Write the next part of the post on vehicle sales in China and India, picking up right after its final sentence.

_PASSAGE GIVEN_
— BEGIN —

First a look into what the leading economist are predicting
Just like any other stats, China is a statistician’s delight with any figures that it produces.  With the vehicle sales figures it is no exception.
Take this for stats, China vehicle sales in 1992 was 1 mln which has increased to 18 mln in 2010, which is higher than even US. That’s not it.
But that increase has not been with a gradual CAGR, between 1960 and 2002 China vehicle density rose from 0.38 to 16 vehicles owned per 1000 people but between 2002 to 2008, Chinese vehicle ownership more than doubled, to 37 vehicles per 1000. Now that’s phenomenal. People credit this take off in ownership to a factor, per capita income in China went beyond $4000 in 2002. (src: http://goo.gl/oRkD3).
Now enough of China data, but that’s where my mention of China ends.

A look into the Indian scenario

We need to come to the main topic tonight. No data on China ends without comparison of India. That’s where I am concerned. Vehicle density in India is currently at 15 per 1000 and percapita income is $3300 which is romancing with the benchmark $4000. The expectation is once percapita of India touches $4000 the vehicles sales will take off just like how China did post 2002. This is expected to increase to 110 in 2030.
That’s where I disagree, and think the so called “Dream of Indian Automotive Growth” might not be true after all. This is purely my personal opinion.

— END —

_INFORMATION GIVEN_
— BEGIN —

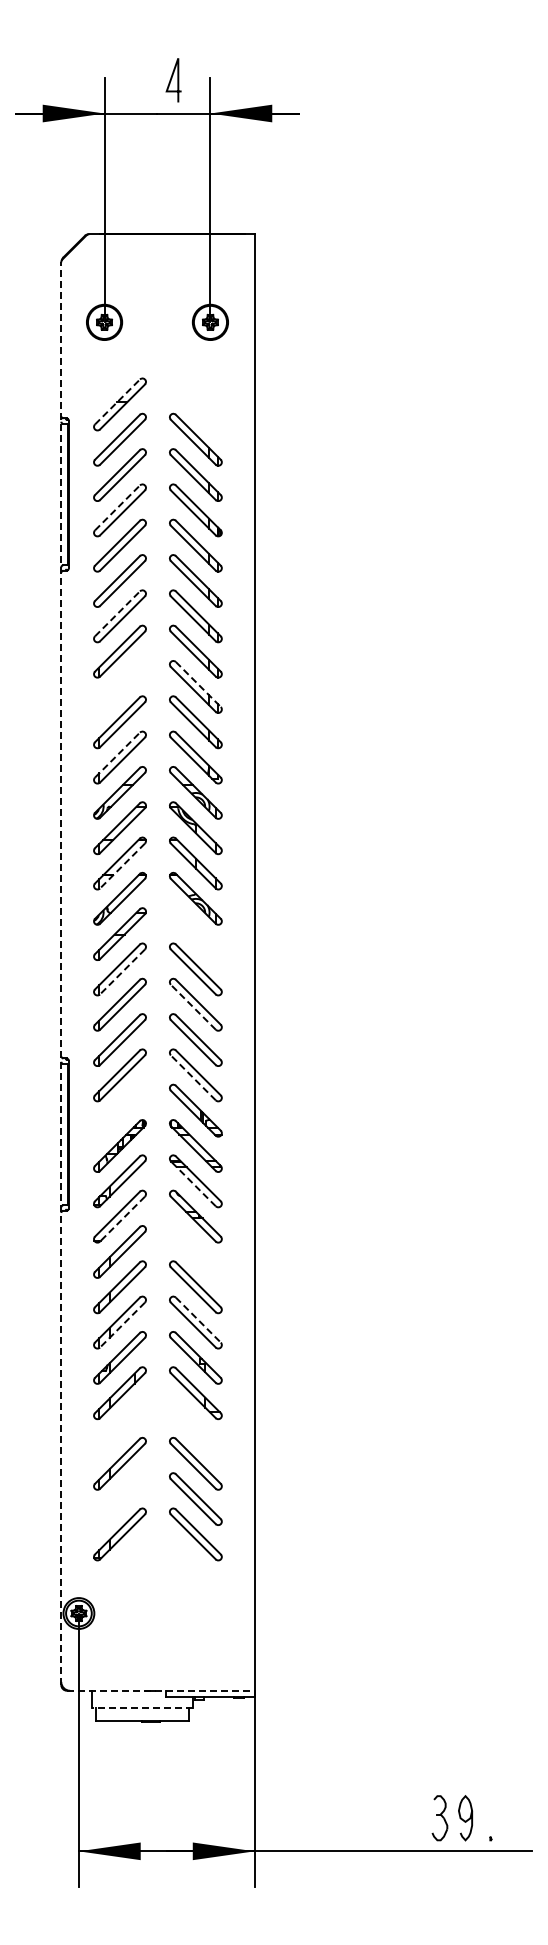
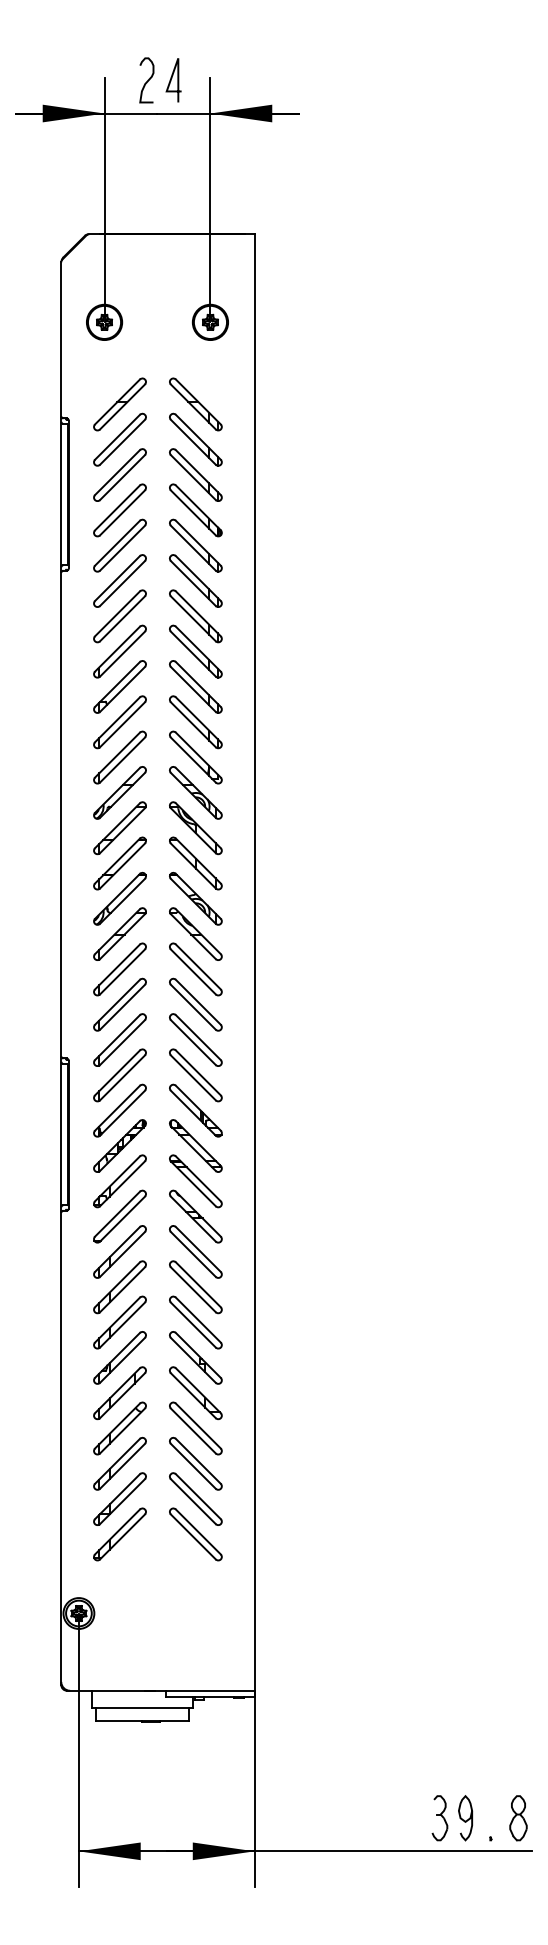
curve at (147, 80): none -> present
line at (117, 401): dashed -> solid
part at (195, 404): none -> present
line at (117, 507): dashed -> solid
line at (117, 613): dashed -> solid
line at (198, 684): dashed -> solid
part at (119, 686): none -> present
line at (117, 755): dashed -> solid
line at (122, 866): dashed -> solid
part at (195, 933): none -> present
line at (122, 971): dashed -> solid
line at (61, 973): dashed -> solid
line at (193, 1007): dashed -> solid
line at (193, 1077): dashed -> solid
part at (119, 1110): none -> present
line at (193, 1183): dashed -> solid
line at (122, 1219): dashed -> solid
part at (195, 1251): none -> present
line at (198, 1320): dashed -> solid
line at (122, 1325): dashed -> solid
part at (119, 1428): none -> present
part at (195, 1428): none -> present
part at (119, 1498): none -> present
line at (160, 1690): dashed -> solid
line at (141, 1707): dashed -> solid
part at (518, 1818): none -> present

— END —

_REPLY TO THE EXERCISE_
Few simple reasons where I feel statisticians/economist might have gone wrong:
1.    Crumpling infrastructure:
One must understand that India is a country which has developed taking the short-cut than developing organically. Normal mode of growth of any economy is from agrarian to industry based and later service industry. This would imply that for the industry to grow economy would have ensured a supporting infrastructure. But India’s development is backed not by industrial growth but by service industry growth (in this case by growth of IT and ITES). This has made sure that people have good income but the necessary infrastructure is still not in place as a base. Which would actually work as a deterrent for anyone planning to buy a car, as his daily commute is filled with traffic jams. There is no place to park cars etc.
2.    Motorcycle factor
The numbers of previous BRIC countries have been taken into consideration while calculating the latent demand of vehicles in India. But one factor which India has was easily missed out. Indian middle class loves to travel in the motorcycle. This does ensure elasticity on people who are moving upwards in their income ladder. In India there is a situation where even people who earn around USD 20,000 travel in motorcycle to their office for the sake of economy and the ease of travelling during the rush hour. Unlike China which like many economist say migrated from cycle to car, there is motorcycle in India in-between.
3.    Excise regulations:
Indian taxation rules tend to increase the cost of vehicle by around 20-25% notice all the developing markets where the ownership rates are near 100 per 1000. The excise is near 5%. This should actually mean the benchmark of USD 4000 should actually be increased to USD 5000 atleast.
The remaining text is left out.